Neo4j - get distinct count of clusters that a value is in that cluster

49 views Asked by At

I am trying to get the distinct count of clusters that contains a certain value from a list of values.

Dataset:

CREATE 
(a1: node {tag: "a"}),
(a2: node {tag: "a"}),
(a3: node {tag: "a"}),
(a4: node {tag: "a"}),
(b1: node {tag: "b"}),
(b2: node {tag: "b"}),
(c1: node {tag: "c"}),
(a1)-[:LINKS_TO]->(a2),
(a4)-[:LINKS_TO]->(b1),
(a4)-[:LINKS_TO]->(c1)

enter image description here

I would like to get a distinct count of clusters for each distinct value of tag.

  • a: 3.
    • There are 4 nodes that has tag: a, but they are in 3 distinct clusters, cluster 1,2,3
  • b: 2.
    • b appears in 2 distinct clusters, cluster 3, 4
  • c: 1.
    • c appears in 1 distinct clusters, cluster 3

I attempted to get a distinct list of tag value and list of clusters through below query, but I am not sure how I should proceed to join/link the 2 lists to get the expected distinct count.

MATCH (node)
WITH collect(distinct node.tag) AS tag_list, collect(node) AS clusters
RETURN tag_list, clusters

Many thanks in advance!

2

There are 2 answers

1
Finbar Good On BEST ANSWER

Here is a way that doesn't depend on a cluster attribute:

MATCH (n:node) 
WHERE NOT EXISTS { (n)--+(m:node) WHERE n.tag = m.tag AND id(n) > id(m) }
RETURN n.tag AS tag, count(*) AS numClusters

Result:

tag numClusters
"a" 3
"b" 2
"c" 1

This works because if a cluster has at least one node with a given tag, it will only return the one with the lowest id.

1
cybersam On

If, as your question originally stated, each node node contains a cluster property, this simple query:

MATCH (n:node)
RETURN n.tag AS tag, COLLECT(DISTINCT n.cluster) AS clusters

gets the result:

╒═══╤═════════╕
│tag│clusters │
╞═══╪═════════╡
│"a"│[1, 2, 3]│
├───┼─────────┤
│"b"│[3, 4]   │
├───┼─────────┤
│"c"│[3]      │
└───┴─────────┘

On the other the other hand, if there is no cluster property, then take a look at this answer to see how to use the neo4j Graph Data Science Library's WCC algorithm to efficiently calculate the componentId for each node (where a "component" is the same as what you call a "cluster"). (But @FinbarGood's answer should work fine if you do not have much data and all clusters are small.)

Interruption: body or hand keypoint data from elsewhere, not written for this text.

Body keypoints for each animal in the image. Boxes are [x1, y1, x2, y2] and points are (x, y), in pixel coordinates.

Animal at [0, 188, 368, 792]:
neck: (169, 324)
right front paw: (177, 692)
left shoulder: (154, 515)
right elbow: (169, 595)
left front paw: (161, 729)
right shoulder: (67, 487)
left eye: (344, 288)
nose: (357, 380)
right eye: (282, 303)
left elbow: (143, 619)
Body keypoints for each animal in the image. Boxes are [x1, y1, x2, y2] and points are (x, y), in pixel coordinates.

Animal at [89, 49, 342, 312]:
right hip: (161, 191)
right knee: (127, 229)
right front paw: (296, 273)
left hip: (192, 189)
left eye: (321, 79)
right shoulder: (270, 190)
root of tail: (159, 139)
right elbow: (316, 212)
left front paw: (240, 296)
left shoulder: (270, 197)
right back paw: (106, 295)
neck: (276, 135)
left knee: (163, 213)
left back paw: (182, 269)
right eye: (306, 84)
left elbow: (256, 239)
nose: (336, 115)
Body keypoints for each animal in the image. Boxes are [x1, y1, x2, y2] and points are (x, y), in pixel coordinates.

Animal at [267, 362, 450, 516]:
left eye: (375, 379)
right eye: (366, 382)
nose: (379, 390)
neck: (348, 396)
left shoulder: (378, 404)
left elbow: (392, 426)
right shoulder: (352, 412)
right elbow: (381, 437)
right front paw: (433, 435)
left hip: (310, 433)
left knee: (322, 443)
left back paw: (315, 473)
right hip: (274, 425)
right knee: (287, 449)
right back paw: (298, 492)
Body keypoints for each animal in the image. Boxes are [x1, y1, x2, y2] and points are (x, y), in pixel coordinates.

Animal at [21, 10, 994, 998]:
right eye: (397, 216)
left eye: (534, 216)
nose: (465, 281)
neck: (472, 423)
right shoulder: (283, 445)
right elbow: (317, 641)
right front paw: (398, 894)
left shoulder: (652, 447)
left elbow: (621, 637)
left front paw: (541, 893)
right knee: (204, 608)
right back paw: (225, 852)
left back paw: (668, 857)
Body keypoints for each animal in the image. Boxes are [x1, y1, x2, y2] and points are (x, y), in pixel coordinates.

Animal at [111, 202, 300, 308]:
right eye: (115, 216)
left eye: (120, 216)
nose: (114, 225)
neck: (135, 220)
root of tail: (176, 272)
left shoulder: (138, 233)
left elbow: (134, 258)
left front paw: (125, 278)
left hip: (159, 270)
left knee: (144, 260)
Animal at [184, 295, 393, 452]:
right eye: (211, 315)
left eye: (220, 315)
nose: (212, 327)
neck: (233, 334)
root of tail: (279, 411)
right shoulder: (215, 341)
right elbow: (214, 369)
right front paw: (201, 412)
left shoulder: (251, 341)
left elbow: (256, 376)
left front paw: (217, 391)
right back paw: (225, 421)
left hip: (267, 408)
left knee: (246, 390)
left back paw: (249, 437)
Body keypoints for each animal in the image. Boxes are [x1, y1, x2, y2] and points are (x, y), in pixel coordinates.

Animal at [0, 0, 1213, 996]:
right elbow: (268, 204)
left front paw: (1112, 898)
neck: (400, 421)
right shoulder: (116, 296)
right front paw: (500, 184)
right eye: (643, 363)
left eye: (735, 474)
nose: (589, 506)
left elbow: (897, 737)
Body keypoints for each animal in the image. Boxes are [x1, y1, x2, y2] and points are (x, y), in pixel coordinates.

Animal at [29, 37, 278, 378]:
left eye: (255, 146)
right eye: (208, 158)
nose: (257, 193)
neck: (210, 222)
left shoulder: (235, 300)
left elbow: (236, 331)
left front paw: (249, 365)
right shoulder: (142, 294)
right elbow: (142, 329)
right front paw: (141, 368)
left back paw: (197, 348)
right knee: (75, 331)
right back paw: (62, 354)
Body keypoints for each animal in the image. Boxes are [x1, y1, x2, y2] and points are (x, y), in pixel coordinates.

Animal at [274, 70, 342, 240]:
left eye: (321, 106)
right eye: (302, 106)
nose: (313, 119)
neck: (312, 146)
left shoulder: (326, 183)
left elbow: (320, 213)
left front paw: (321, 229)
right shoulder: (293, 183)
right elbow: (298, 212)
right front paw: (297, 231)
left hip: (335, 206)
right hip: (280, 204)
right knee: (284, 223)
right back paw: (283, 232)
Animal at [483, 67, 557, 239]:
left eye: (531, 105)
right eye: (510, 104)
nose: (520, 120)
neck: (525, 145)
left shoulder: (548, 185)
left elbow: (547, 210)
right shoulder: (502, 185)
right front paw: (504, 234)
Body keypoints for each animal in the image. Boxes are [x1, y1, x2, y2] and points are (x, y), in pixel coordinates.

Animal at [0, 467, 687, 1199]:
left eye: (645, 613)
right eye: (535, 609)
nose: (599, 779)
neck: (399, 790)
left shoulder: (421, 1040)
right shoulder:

Once you have created the GDS projection, like this:

CALL gds.graph.project(
  'myGraph',
  'node',
  'LINKS_TO'
)

you can get your desired results this way:

CALL gds.wcc.stream('myGraph') YIELD nodeId, componentId
RETURN gds.util.asNode(nodeId).tag AS tag, COLLECT(DISTINCT componentId) AS clusters

Afterwards, you should drop the GDS projection to free up server memory.